- **GEKOZEN FRAGMENT**
2. EEG-Neurofeedback Een consequentie van de aantoonbare veranderingen in het qEEG is dat in zowat 80% van de gevallen een behandeling overwogen kan worden met EEG-neurofeedback, waarbij men beoogt de vigilantie te trainen door de thèta/bèta1 verhouding in het EEG te verbeteren: op één enkel meetpunt op de schedelhuid wordt de EEG-activiteit in real-time gemeten. Bij AD/HD zijn er vaak wat teveel thètagolfjes (4-8 cycli/sec), en wat te weinig bèta1-golfjes (1215 cycli/sec), maximaal meetbaar midden op de schedelkruin. Door de intensiteit van elk van die soorten golfjes te koppelen aan een computerspel dat enkel nu en dan vooruitloopt als de verhouding tussen beide beter is, kan dit patroon door training verbeterd worden. Hierdoor bekomt men dezelfde veranderingen in elektrische hersenactiviteit tijdens rusttoestand als na inname van Rilatine, dextro-amfetamine of Strattera, met een beter werkend salience switch systeem en daardoor een betere vigilantie (paraatheid om aangepast te reageren).
Bij AD/HD (links boven) is er vaak teveel thèta (4-8 Hz) activiteit, en te weinig alfa (8-12 Hz) en bèta1 (12-20 Hz), zoals zichtbaar in het balkjesspectrum. Bij iemand zonder AD/HD (links onder) is er meestal minder thèta, meer alfa en meer bèta1, zoals zichtbaar in het balkjesspectrum. Neurofeedback beoogt het afwijkende EEG te trainen in de richting van een normaal EEG.
Na 20 (maximaal 30) wekelijkse sessies van een half uur wordt bij 80% een belangrijke, en blijvende verbetering bereikt van alle gedragskenmerken van AD/HD.

- **UIT TE VOEREN OPDRACHTEN**
1) Beoordeel voor elk van de beweringen (a), (b) en (c) of ze overeenkomt met de tekst over EEG-neurofeedback. Antwoord telkens met ja of nee en citeer letterlijk de woorden uit de tekst die de doorslag geven.
(a) Bij neurofeedback wordt de EEG-activiteit op meerdere meetpunten tegelijk gemeten.
(b) Het computerspel loopt alleen vooruit wanneer de verhouding tussen thèta- en bèta1-golfjes beter is.
(c) Een behandeling bestaat uit wekelijkse sessies van een uur.
2) Schrijf de tekst over EEG-neurofeedback verder, te beginnen na de laatste zin.

- **VASTGELEGDE GEGEVENS**
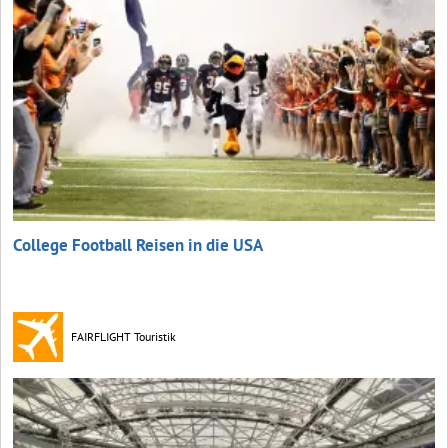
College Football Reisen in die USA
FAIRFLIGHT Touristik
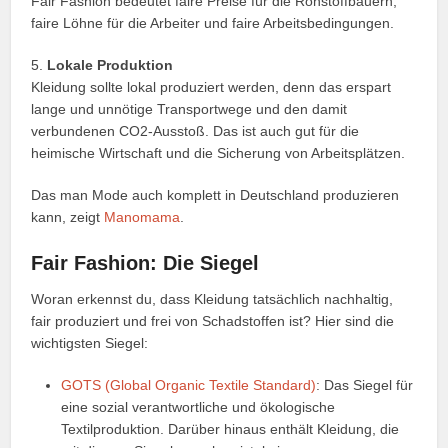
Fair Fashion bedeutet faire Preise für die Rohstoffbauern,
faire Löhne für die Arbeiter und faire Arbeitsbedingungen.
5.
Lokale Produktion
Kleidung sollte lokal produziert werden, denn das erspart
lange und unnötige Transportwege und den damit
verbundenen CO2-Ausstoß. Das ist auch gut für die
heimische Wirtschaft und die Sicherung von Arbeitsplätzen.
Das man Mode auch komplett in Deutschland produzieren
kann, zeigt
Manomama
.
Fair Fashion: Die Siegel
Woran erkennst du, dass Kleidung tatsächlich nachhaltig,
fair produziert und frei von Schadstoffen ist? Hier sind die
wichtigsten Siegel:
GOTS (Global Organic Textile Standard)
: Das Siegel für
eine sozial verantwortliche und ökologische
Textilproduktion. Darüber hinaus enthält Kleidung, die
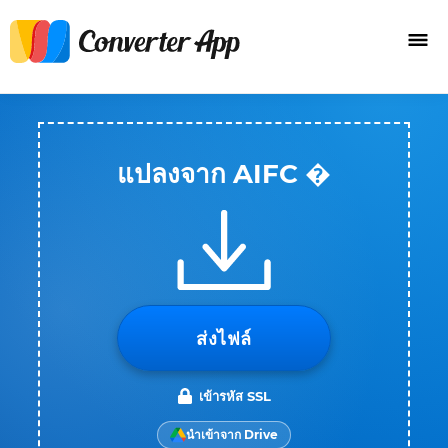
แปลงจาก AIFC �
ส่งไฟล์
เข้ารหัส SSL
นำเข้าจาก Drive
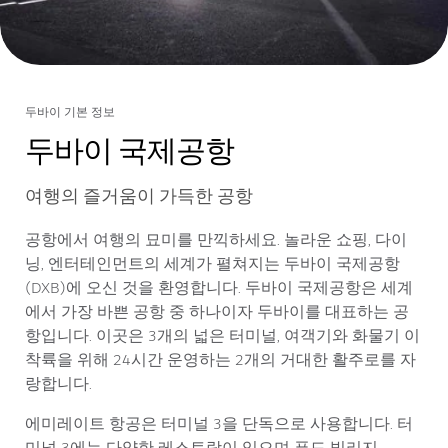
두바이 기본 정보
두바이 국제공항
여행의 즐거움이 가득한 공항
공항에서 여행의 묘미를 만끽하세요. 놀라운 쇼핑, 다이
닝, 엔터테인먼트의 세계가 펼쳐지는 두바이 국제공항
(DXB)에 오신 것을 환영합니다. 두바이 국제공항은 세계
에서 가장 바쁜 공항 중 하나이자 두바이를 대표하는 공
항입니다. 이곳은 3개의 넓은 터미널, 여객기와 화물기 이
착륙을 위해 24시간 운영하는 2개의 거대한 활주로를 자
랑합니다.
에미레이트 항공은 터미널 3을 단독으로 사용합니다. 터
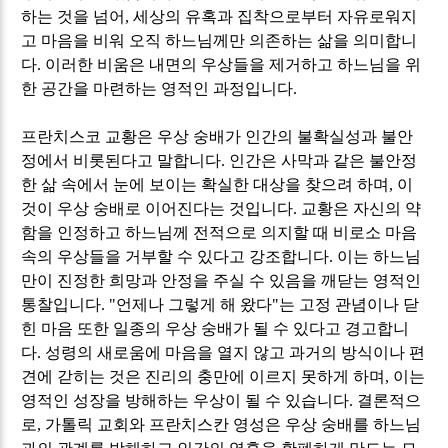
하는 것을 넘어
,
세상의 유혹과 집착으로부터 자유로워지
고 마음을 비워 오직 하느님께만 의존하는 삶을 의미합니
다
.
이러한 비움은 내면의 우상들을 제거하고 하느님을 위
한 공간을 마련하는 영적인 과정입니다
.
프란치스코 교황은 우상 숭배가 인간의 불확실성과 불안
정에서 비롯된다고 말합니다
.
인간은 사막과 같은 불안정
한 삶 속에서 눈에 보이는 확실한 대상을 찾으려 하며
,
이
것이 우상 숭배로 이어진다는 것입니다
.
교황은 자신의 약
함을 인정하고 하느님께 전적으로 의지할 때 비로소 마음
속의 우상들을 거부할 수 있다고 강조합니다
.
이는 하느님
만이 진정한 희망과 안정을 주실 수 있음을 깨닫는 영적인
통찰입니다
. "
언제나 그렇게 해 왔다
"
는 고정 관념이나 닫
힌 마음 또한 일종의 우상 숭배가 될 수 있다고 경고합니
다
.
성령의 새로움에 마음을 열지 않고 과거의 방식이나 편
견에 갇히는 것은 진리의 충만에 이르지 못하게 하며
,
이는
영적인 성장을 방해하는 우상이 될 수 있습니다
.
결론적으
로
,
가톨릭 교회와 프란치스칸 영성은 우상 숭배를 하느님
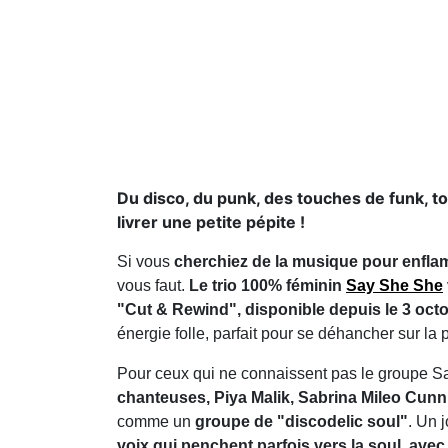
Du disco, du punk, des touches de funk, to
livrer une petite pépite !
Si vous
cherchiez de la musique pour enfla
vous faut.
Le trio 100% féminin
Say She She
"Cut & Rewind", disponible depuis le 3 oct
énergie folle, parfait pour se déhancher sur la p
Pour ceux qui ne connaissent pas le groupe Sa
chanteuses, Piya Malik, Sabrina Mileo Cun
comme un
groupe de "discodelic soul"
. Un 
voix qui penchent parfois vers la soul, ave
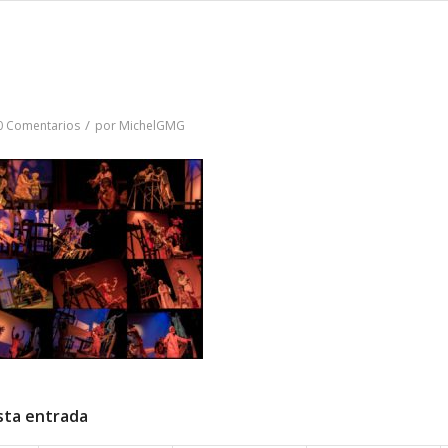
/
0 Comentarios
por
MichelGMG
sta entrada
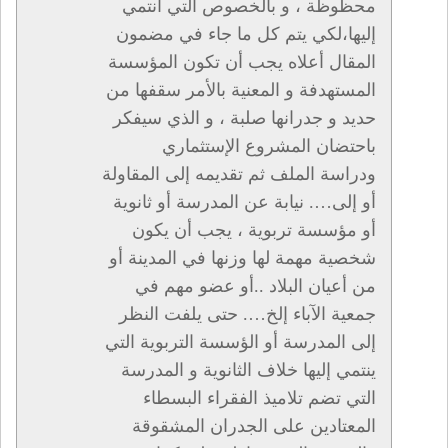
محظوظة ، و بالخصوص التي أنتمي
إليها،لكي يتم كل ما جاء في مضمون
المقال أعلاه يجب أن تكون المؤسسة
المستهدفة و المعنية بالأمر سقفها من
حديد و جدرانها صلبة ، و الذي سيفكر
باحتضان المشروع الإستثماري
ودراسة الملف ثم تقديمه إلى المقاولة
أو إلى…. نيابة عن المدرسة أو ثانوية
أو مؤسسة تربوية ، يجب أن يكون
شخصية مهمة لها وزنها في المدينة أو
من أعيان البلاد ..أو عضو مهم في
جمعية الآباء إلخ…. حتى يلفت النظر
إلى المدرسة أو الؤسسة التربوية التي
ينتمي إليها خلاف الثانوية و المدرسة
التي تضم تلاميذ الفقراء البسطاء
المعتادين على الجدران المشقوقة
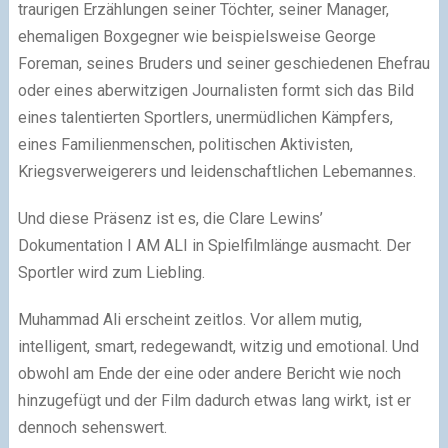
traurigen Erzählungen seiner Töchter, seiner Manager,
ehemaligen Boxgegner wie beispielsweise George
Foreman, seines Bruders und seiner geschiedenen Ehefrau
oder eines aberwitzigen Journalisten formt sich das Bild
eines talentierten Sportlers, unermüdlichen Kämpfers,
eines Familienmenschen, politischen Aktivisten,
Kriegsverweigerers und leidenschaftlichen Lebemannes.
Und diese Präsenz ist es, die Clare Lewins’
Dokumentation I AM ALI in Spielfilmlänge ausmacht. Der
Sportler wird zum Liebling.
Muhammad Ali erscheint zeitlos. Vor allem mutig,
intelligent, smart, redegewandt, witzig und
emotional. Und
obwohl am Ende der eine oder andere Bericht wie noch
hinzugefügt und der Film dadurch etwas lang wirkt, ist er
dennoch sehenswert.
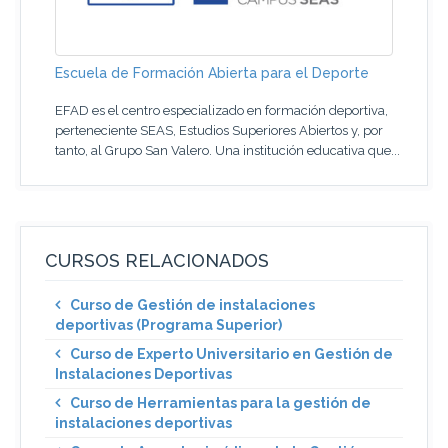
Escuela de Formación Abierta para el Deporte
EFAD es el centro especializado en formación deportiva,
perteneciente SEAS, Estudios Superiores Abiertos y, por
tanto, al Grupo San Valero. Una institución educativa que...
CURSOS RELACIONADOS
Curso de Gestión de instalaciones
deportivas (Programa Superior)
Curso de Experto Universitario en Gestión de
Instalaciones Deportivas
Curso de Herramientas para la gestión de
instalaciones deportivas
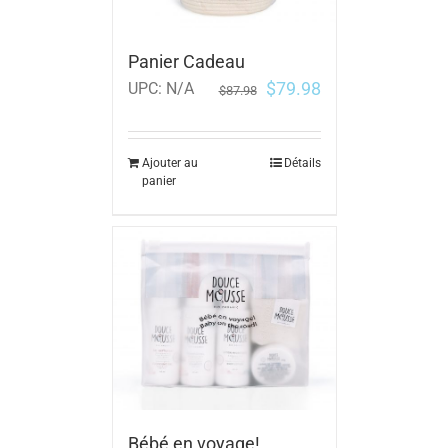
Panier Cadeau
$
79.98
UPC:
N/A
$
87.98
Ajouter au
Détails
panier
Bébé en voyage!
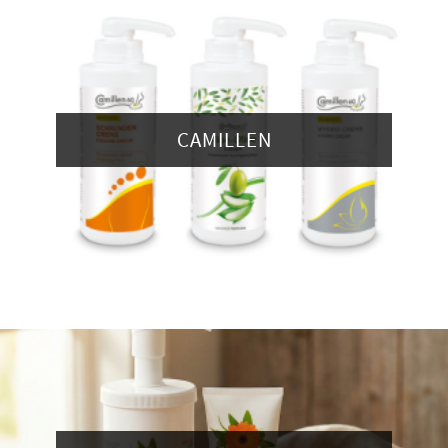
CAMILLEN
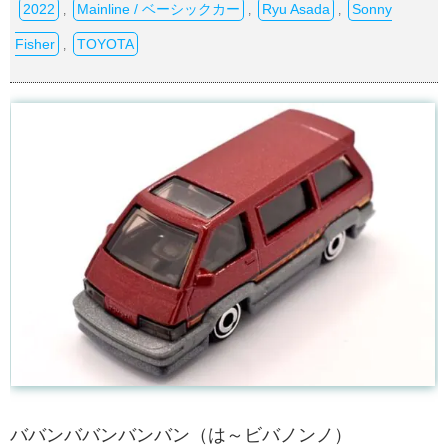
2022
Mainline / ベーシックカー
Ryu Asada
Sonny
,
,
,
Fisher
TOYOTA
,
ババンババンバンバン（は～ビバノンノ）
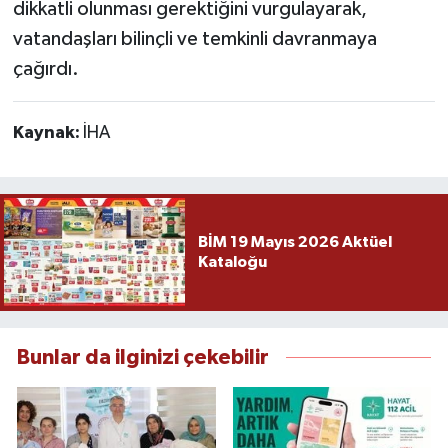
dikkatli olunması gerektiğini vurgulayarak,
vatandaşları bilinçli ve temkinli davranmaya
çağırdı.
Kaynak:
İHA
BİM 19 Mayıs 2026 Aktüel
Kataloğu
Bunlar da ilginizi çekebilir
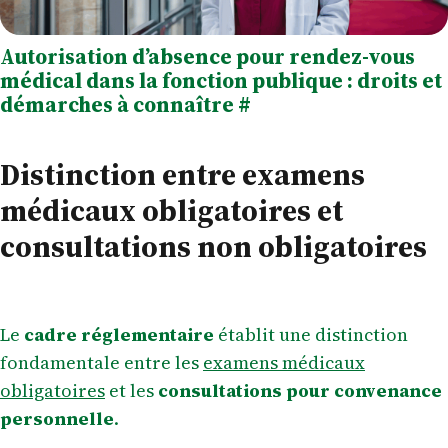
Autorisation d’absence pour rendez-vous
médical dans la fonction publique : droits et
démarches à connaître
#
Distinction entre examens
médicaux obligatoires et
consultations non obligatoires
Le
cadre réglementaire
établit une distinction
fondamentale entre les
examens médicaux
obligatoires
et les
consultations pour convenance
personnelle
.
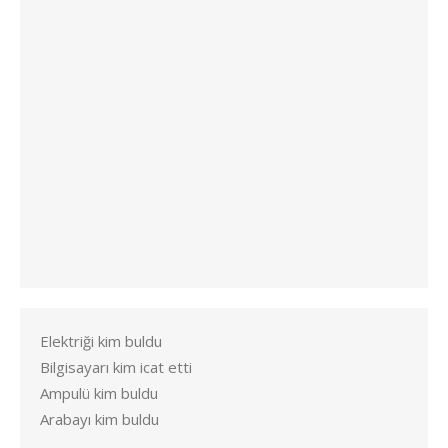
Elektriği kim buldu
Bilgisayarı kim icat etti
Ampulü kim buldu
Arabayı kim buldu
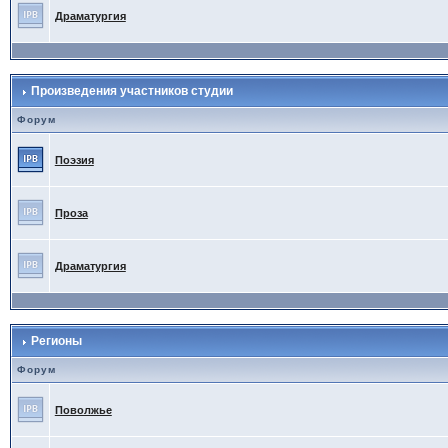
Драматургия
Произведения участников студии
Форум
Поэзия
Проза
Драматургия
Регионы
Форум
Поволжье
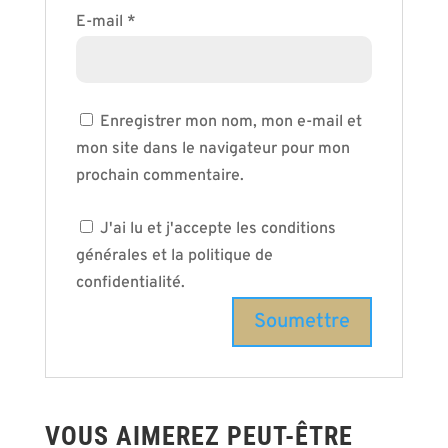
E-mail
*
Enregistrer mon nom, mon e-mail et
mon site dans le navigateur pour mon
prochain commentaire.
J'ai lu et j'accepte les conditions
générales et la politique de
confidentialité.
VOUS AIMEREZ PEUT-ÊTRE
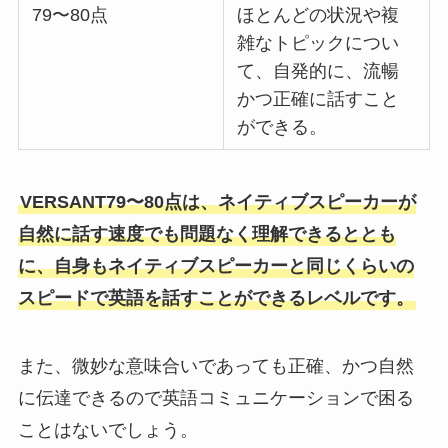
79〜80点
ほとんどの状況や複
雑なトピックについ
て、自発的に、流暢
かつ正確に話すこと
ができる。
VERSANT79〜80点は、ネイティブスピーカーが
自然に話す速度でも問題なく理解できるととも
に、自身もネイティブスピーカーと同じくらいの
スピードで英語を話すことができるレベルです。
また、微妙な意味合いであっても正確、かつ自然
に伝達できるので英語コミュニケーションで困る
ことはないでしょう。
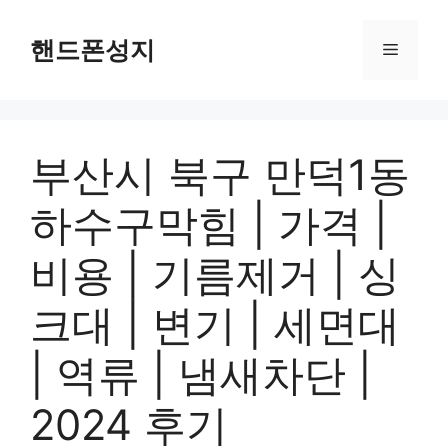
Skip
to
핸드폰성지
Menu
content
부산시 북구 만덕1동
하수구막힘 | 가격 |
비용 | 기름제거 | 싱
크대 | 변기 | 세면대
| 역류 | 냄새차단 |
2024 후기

- **UITWERKINGEN**
1)
(a) Nee: "op één enkel meetpunt op de schedelhuid wordt de EEG-activiteit in real-time gemeten"
(b) Ja: "een computerspel dat enkel nu en dan vooruitloopt als de verhouding tussen beide beter is"
(c) Nee: "Na 20 (maximaal 30) wekelijkse sessies van een half uur"

2)
3. Begeleiding Hoewel een begeleiding niets aan de kernsymptomen en kerndynamiek van AD/HD kan veranderen, kan begeleiding, op maat gesneden wel zinvol zijn: 1)Bij kinderen : aangepaste maatregelen op school, overleg met school en CLB, in een aantal gevallen orthopedagogische begeleiding, emotionele begeleiding, gezinsbegeleiding… 2) Bij volwassenen: psycho-educatie, coaching, emotionele ondersteuning… Uit de bovengenoemde uiteenzetting moge duidelijk zijn dat neurobiologie in gedrag tot uiting komt. Het ingebakken misverstand dat neurobiologie en psychologie los staan van elkaar. Dit komt net in de AD/HD problematiek zeer sterk tot uiting, wat de belangrijkste oorzaak is van de vele misverstanden over AD/HD. De hierboven beschreven uiteenzetting over hoe de neurobiologische dynamiek zich in een psychologische dynamiek vertaalt is dus fundamenteler dan het overlopen van het klassieke symptomenlijstje of het klassieke chemische verhaaltje dat wel beschrijvend is maar niets zegt over de psychobiologische samenhang en dynamiek.